At 22 I was living in London. I’d moved there age 18, which people tell me was brave. Actually, I think it was brave. But at the time it didn’t seem brave, it seemed necessary.
When I moved, I worked as a live-in “Mother’s Help” but by the time I was 22, I was living in a bedsit behind of row of shows, opposite Ealing Common tube. It had been advertised as a mews house, but it was more of a converted garage, the gaps at the tops of the bare brick walls had been plugged with empty bread bags and slugs danced across the carpet every night.
I worked for an accountancy firm that also had a Dublin office. For the Christmas party, the Irish contingent came over and joined us for dinner. The previous year, I’d had a flirtation with one of the Irish staffers, but had subsequently learned he had a girlfriend. This year, though, he was quick to tell me he was single. I was just as quick to get exceedingly drunk (although I still remember what I drank: bottled lager, wine with dinner – red and then, when the red ran out, white – a Tequila Slammer, a Black Russian, a White Russian, a Southern Comfort).

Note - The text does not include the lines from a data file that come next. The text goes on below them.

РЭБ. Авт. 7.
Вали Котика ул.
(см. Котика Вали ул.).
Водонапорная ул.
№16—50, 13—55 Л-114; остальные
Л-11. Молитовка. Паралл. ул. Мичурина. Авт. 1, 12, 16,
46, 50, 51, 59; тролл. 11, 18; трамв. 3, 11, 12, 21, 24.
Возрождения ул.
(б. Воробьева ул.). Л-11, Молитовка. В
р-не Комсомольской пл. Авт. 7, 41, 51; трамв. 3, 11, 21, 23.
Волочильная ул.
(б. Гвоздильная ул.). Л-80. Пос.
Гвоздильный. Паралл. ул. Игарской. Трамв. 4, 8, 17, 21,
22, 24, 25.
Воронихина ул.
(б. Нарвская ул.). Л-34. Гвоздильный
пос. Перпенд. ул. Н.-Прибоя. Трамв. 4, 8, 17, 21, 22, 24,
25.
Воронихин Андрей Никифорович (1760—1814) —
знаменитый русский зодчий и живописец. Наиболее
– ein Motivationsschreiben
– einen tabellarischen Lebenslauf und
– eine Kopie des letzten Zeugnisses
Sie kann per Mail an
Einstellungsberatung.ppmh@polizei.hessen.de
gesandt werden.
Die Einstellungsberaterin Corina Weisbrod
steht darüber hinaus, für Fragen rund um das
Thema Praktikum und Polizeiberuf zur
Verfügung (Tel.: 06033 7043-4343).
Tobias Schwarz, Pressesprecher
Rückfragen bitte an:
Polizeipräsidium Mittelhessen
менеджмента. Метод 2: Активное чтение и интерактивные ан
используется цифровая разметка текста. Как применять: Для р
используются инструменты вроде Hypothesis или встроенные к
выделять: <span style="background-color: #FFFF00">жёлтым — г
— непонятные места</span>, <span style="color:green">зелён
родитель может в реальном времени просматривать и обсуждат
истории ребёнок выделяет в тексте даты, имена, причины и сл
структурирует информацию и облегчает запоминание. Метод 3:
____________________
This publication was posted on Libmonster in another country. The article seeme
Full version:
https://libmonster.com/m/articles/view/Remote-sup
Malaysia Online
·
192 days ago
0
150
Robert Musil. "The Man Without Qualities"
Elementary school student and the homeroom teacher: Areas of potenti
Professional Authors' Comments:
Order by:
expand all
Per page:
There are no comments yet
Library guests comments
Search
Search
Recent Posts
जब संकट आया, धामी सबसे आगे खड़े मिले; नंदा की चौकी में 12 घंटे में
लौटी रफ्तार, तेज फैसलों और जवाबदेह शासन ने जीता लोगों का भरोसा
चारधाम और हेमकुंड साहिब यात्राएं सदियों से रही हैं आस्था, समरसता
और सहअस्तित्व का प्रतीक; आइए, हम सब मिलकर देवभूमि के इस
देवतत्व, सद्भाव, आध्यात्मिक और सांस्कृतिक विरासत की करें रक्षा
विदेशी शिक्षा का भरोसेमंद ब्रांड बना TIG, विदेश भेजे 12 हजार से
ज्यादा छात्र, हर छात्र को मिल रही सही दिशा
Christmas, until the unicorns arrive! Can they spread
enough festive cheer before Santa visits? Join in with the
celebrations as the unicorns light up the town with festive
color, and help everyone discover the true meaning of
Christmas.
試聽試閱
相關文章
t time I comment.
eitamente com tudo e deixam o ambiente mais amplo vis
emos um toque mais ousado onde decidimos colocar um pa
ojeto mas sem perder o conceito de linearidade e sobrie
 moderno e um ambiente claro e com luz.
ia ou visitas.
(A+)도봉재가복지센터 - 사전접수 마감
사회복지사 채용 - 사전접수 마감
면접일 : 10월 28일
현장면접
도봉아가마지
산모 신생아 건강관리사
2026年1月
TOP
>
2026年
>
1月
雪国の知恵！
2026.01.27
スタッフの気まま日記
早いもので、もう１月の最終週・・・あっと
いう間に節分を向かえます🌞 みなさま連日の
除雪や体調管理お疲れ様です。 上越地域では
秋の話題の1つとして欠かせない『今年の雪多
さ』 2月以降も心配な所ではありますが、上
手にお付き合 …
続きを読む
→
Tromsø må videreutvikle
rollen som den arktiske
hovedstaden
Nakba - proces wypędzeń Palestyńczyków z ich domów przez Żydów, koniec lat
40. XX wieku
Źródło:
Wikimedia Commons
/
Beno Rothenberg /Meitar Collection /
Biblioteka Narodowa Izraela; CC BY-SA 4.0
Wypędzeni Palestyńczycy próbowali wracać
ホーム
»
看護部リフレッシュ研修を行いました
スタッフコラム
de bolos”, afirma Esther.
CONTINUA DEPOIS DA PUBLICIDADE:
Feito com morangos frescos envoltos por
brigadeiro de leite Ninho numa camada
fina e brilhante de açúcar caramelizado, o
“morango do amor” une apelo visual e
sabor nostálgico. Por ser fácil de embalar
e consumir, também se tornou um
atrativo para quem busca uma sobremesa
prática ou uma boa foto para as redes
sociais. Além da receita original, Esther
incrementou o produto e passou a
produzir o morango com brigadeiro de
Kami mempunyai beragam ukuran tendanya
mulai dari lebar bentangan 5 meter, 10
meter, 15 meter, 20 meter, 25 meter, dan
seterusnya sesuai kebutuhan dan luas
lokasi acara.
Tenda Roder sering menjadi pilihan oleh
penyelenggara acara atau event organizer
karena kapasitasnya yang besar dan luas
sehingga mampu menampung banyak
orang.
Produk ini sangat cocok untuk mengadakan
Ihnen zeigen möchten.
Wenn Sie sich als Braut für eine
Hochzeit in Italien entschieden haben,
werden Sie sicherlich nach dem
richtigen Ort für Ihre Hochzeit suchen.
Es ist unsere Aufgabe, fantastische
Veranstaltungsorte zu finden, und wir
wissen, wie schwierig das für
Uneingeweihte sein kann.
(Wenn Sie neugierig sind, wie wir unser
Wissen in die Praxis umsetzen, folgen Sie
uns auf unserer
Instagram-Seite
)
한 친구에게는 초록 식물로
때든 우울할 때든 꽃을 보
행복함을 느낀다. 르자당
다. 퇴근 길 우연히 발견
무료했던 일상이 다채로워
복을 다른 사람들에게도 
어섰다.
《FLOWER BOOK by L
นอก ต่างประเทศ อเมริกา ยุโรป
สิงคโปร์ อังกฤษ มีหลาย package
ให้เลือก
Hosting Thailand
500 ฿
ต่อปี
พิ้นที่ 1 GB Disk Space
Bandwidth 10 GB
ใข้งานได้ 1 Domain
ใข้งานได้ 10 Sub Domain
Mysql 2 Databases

I left the hotel with the Irish guy and we staggered from doorway to doorway, snogging ferociously, until we were finally able to flag down a cab, the driver of which, I’m pretty sure, was sorry to have picked us up.
Back at the hotel, I announced to my colleagues – gathered in the bar – that Irish Guy and I were off upstairs. To his room. “To have sex,” I added from halfway up the stairs. You know, in case I’d been too subtle.
It was my first time. I don’t remember much about it. Which is probably for the best.